The EU runs the world’s largest carbon market. The Emissions Trading System (ETS) has reduced pollution from power plants, steel and heavy industry. Yet one major fossil fuel source remains largely outside its scope: waste incineration, write Anna Larsson and Janek Vahk.
That loophole is no longer defensible. And the political window to close it is now, with a decision on including incineration in the ETS due by July 2026.
Over the past decade, Europe has increased the amount of waste burned by roughly eight million tonnes per year. Driven by persistent marketing of incineration as a preferred disposal method, the EU has created at least 60 million tonnes of annual overcapacity, likely more today given continued investment.
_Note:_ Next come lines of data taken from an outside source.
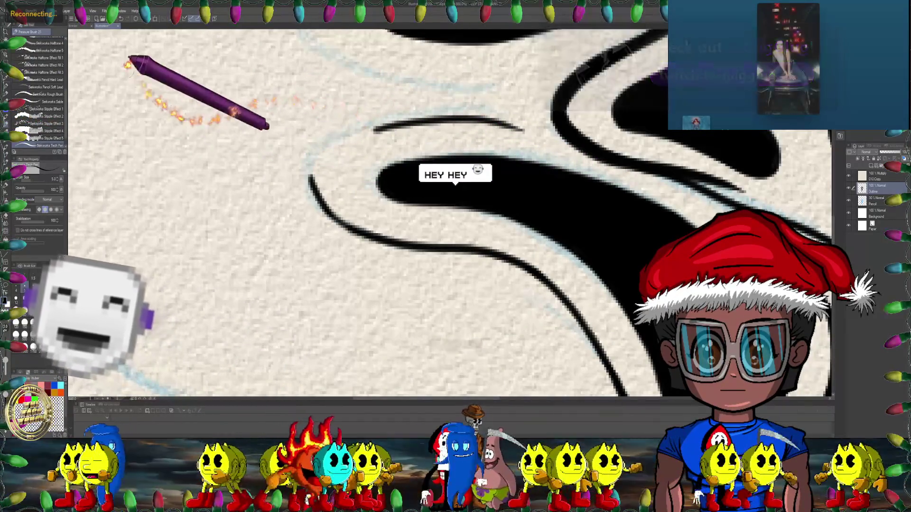
- Clean the stroke edges with the Hard eraser at size 12, then return to the pen
{"action": "key", "text": "e"}
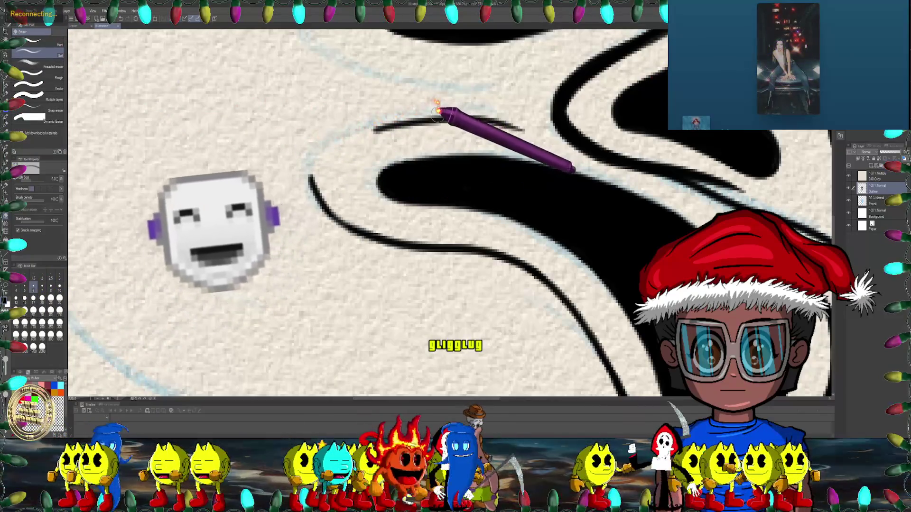
{"action": "key", "text": "bracketright"}
{"action": "key", "text": "bracketright"}
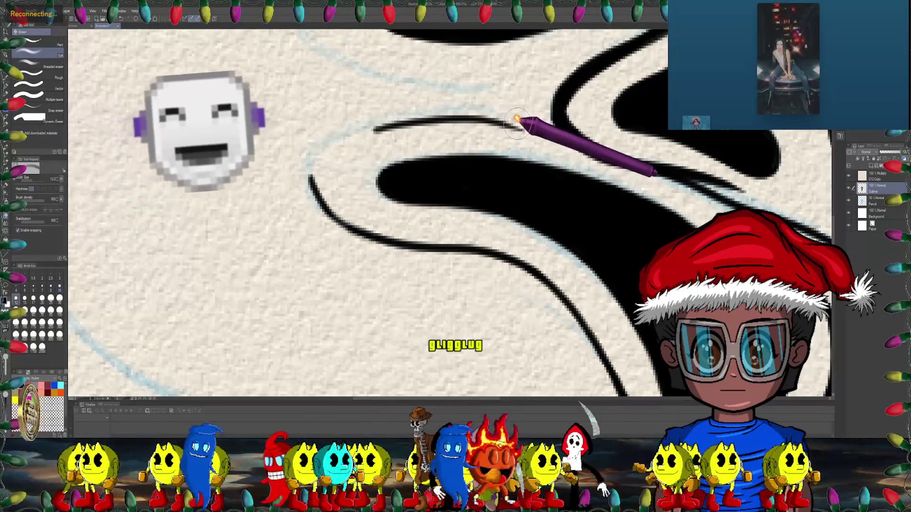
{"action": "left_click", "coordinate": [42, 42]}
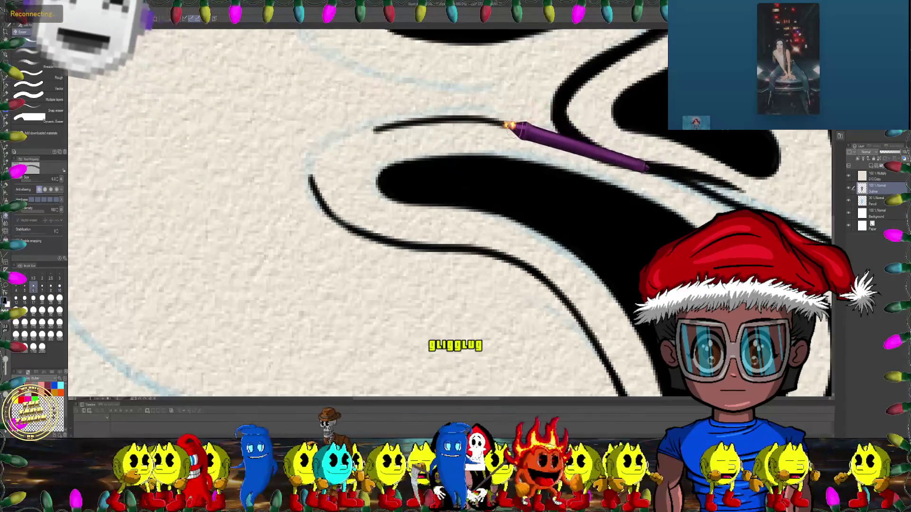
{"action": "left_click_drag", "start_coordinate": [368, 129], "coordinate": [384, 102]}
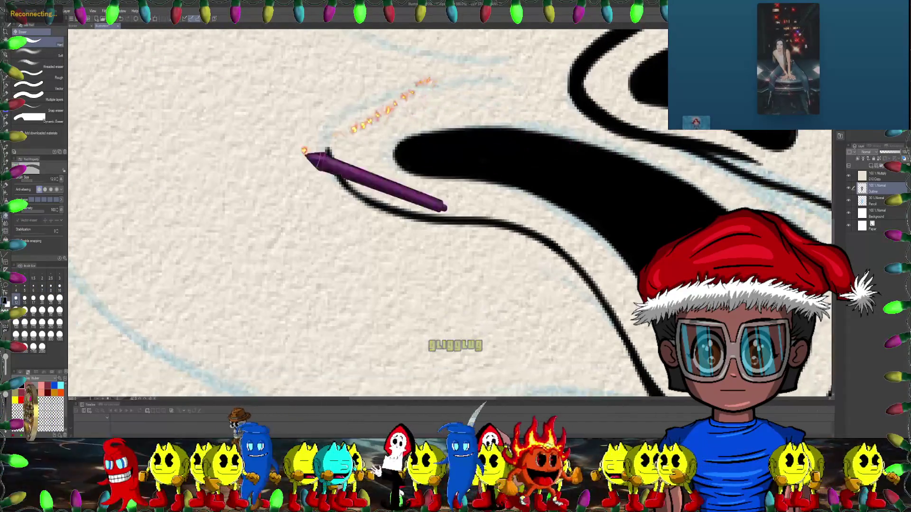
{"action": "left_click", "coordinate": [5, 122]}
Europe has built more incinerators than it needs and now faces structural pressure to keep them fed.
This directly undermines both climate neutrality and the circular economy, which is essential for Europe’s resilience and secure access to materials.
Waste incineration is far from carbon-neutral. Each tonne burned emits around 1.1 tonnes of CO₂. About half of those emissions are fossil-based, largely from plastics made from oil and gas. These are real fossil emissions, and they are growing.
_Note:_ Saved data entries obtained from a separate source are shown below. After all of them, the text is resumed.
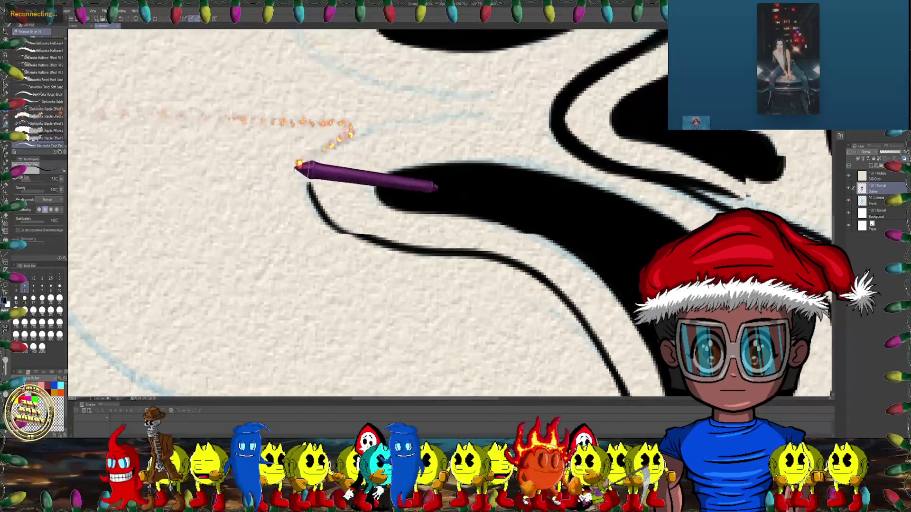
- Rotate and zoom the canvas to line up the next curve of the eye outline
{"action": "left_click_drag", "start_coordinate": [359, 118], "coordinate": [302, 126]}
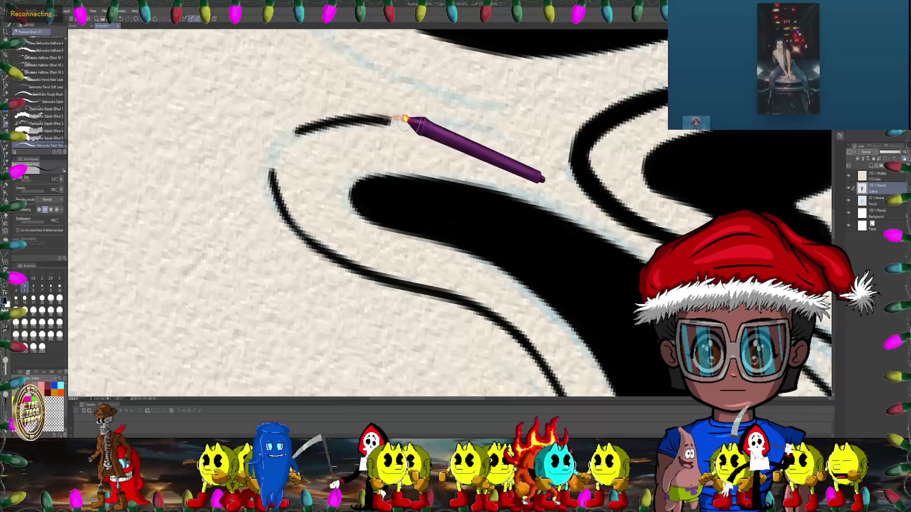
{"action": "mouse_move", "coordinate": [510, 147]}
{"action": "left_mouse_down"}
{"action": "mouse_move", "coordinate": [429, 212]}
{"action": "mouse_move", "coordinate": [493, 162]}
{"action": "mouse_move", "coordinate": [443, 150]}
{"action": "mouse_move", "coordinate": [400, 167]}
{"action": "left_mouse_up"}
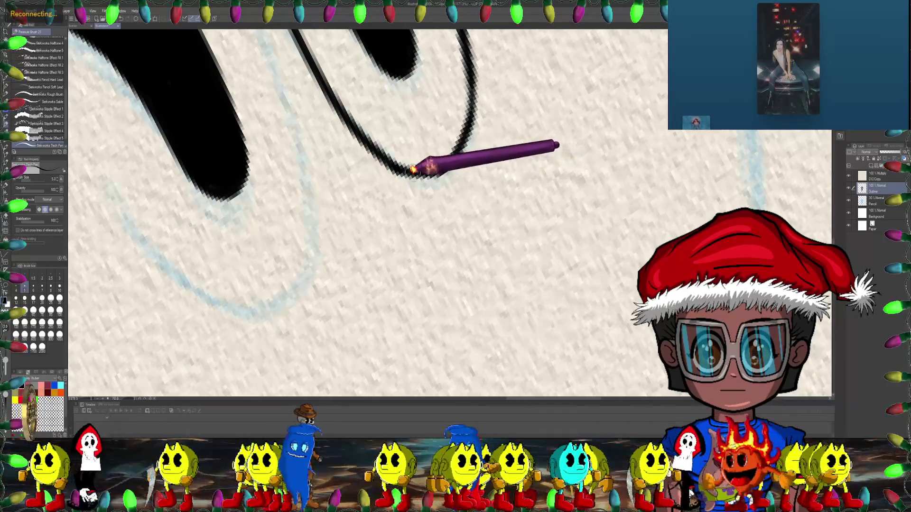
{"action": "left_click_drag", "start_coordinate": [388, 162], "coordinate": [415, 229]}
A recent CE Delft study shows that bringing incineration under the EU ETS would reduce emissions within the system by at least 4–7 million tonnes of CO₂ in 2030 and 18–32 million tonnes in 2040. These figures cover direct emissions only.
At projected ETS prices of €108 per tonne in 2030 and €184 in 2040, incineration gate fees would increase by an estimated €74–132 per tonne in 2030 and €125–225 in 2040. That price signal would drive change.
Faced with higher disposal costs, companies would reduce unsorted waste by 15–28 percent by 2030, rising to 22–41 percent by 2040. Recycling one tonne of municipal waste instead of burning it delivers a net climate saving of around 0.75 tonnes of CO₂ across the life cycle. Plastics and textiles offer particularly high savings.
Residual waste sorting facilities can go further, extracting plastics from mixed waste before incineration and cutting fossil emissions even more.
The economic case is equally strong. Recycling and circular activities are far more labour-intensive than incineration. Including waste burning in the ETS could generate between 8,700 and more than 21,000 additional jobs by 2040.
There are also clear public health benefits. Incineration produces millions of tonnes of bottom ash and hazardous residues every year, much of which still ends up in landfill. Reducing waste burning lowers toxic by-products and long-term risks, including heavy metal leakage.
Carbon pricing is a proven instrument. Fee-based mechanisms have long ranked among the most effective environmental policy tools. Sweden has included waste incineration in its ETS since 2013. The experience shows that pricing carbon incentivises the extraction of plastics from mixed waste prior to incineration and reduces fossil emissions from the sector.
Some argue that pricing incineration will simply divert waste to landfill. That risk must be managed, and it can be.
The upcoming Circular Economy Act, due in September, provides the opportunity to directly address landfilling. Stronger pre-treatment requirements, tighter waste acceptance criteria and proper enforcement of the Landfill Directive can ensure recyclable fractions are removed and waste is stabilised before disposal. The answer is not to shield incineration from carbon pricing, but to strengthen safeguards against backsliding.
Including incineration in the ETS should form part of a broader package: mandatory recycled content for plastics, extended producer responsibility schemes that fully cover the cost of extracting recyclables from mixed waste, and widespread pay-as-you-throw systems. Together, these measures reinforce the carbon price signal and accelerate circularity.
Europe cannot claim climate leadership while expanding waste-burning capacity and exempting fossil carbon in waste from carbon pricing.
Waste emissions are not marginal. They amount to tens of millions of tonnes of CO₂ every year, and they are rising.
If the ETS is meant to reflect the true cost of fossil carbon, then fossil carbon in waste must be included.
The decision is imminent. The Circular Economy Act offers the tools. Europe should close the loophole and align waste policy with its climate and circular economy objectives.